SHEELAH KOLHATKAR

Sheelah Kolhatkar, a former hedge fund analyst, is a staff writer at The New Yorker, where she writes about Wall Street, Silicon Valley, technology, economics and national politics. She is also the host of “Playing By The Rules: Ethics At Work,” a national public television series that examines the challenges faced by companies undergoing high-profile ethical crises, which has been incorporated into several business school curriculums. Previously, she was a features editor and national correspondent at Bloomberg Businessweek, and a regular contributor to Bloomberg Television. Her book Black Edge: Inside Information, Dirty Money, and the Quest to Bring Down the Most Wanted Man on Wall Street was a New York Times bestseller, a New York Times Book Critics’ Top Book of 2017, and was named one of Amazon’s Top 5 Business Books of 2017, among other honors. It takes readers inside the rise and fall of one of the world’s most powerful hedge funds and explores the way the hedge fund industry helped transform Wall Street and the U.S. economy.

Kolhatkar has appeared as a commentator on business and economic issues on CNBC, MSNBC, PBS, CBS, NPR and contributes regularly to NPR’s Marketplace and WNYC’s Money Talking. She has given talks, moderated panels and conducted interviews at numerous live events, including The New Yorker Festival, the United Nations, Advertising Week, the Women’s Innovation Forum and the Business for Social Responsibility Conference. Her written work has also appeared in The Atlantic, The New York Times, The New York Times Book Review, Time, New York Magazine and other publications.

Before becoming a journalist, she spent several years as a risk arbitrage analyst at two hedge funds in New York City. Sheelah holds an undergraduate degree from New York University and a M.A. from Stanford University. She lives in New York. 

Follow her on Twitter @sheelahk

Speech topics

The Essential Tie Between Ethics and Leadership

Ethical decision-making, and the ability to inspire those around us to engage in the same, are critical skills in the modern workplace.
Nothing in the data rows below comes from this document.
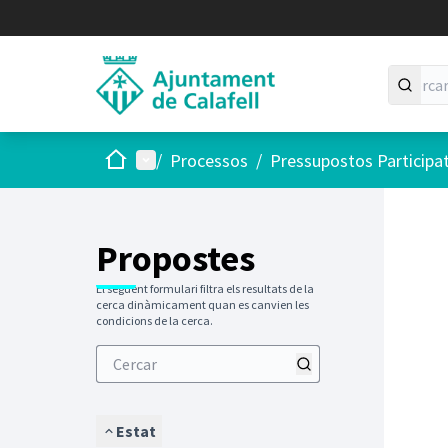
Inici
Menú principal
/
Processos
/
Pressupostos Participa
Saltar
El següen
+
−
Propostes
El següent formulari filtra els resultats de la
cerca dinàmicament quan es canvien les
condicions de la cerca.
Estat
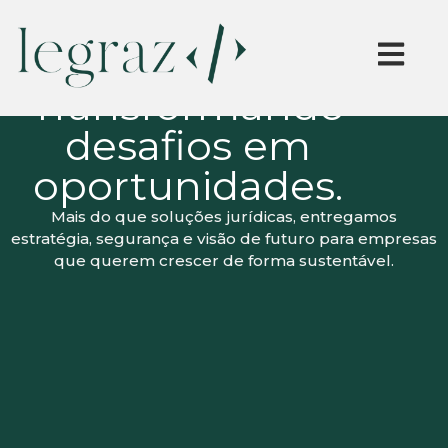
Transformando
desafios em
oportunidades.
Mais do que soluções jurídicas, entregamos
estratégia, segurança e visão de futuro para empresas
que querem crescer de forma sustentável.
As companies navigate an increasingly complex business environment, including changing regulations, conflicting messages from policymakers and an impatient investor class, it is more important than ever that business leaders prioritize doing the right thing. Drawing on her work hosting a public television series about business ethics, and her investigative journalism covering some of the most controversial and fascinating business stories of the day, Kolhatkar looks at the ways that certain organizations find themselves in challenging situations and how business leaders can help create a tone at the top that brings out the most appropriate, effective, business decisions and enhances productivity at every level. 

Combating Short-Term-ism

Few issues are as urgent for business leaders and policymakers as the rise of short-term thinking in our economy and our politics. The need for quick results dominates our business decisions, our investing strategies, environmental policy and legislative priorities out of Washington, affecting almost every aspect of our daily lives. Short-term-ism, often driven by impatient investors, can crowd out investment in infrastructure, research and development and new areas of business. This poses new challenges for business leaders and policymakers who care about innovation and who seek to build companies and institutions that last. Drawing on her previous career as a hedge fund analyst and years covering corporate America, Silicon Valley, Wall Street and Washington at The New Yorker and beyond, Kolhatkar will discuss the ways that putting short term profits and political interests ahead of longer-term goals endangers companies, governments and societies, and share lessons she’s learned that can help organizations balance short-term pressure with longer term goals. 

The Key To Advancing Women In The Workplace Is Men

The last few years has seen the rise of the Women’s Empowerment Industrial Complex, a flood of books, conferences, panel discussions and Diversity Days offering inspiration and practical advice for women about how to negotiate like men, juggle work and family and Have It All. As the discussion of women’s issues has exploded, though, women’s progress in many corners of corporate America has stalled. Women have done enough talking about the problem with one another, and now need to bring the conversation to men. Kolhatkar will introduce research showing that the rising generation of male leaders wants greater work life balance, time with their families, and less corporate face time and burnout, too—and the most successful companies are the ones adapting to address these demands. Meet some of the men driving change at their companies, making them more successful, and more equitable, for men and women alike.

Driving Gender Diversity After The Me Too Movement

The last twenty-four months have broken open the conversation about discrimination and harassment in the workplace, shaking industries from finance to Silicon Valley to Washington. What does this period of reckoning have to teach us about the key to maximizing the contributions of women at work? Through specific examples and case studies based on her deep reporting on the subject of women and business, Kolhatkar will examine what the recent MeToo movement can teach companies about how to truly effect change and drive diversity, and why it is more important than ever.

Books

Black Edge: Inside Information, Dirty Money, and the Quest to Bring Down the Most Wanted Man on Wall Street 

Black Edge is a riveting legal thriller that raises urgent questions about the power and wealth of those who sit at the pinnacle of high finance and how they have reshaped the economy.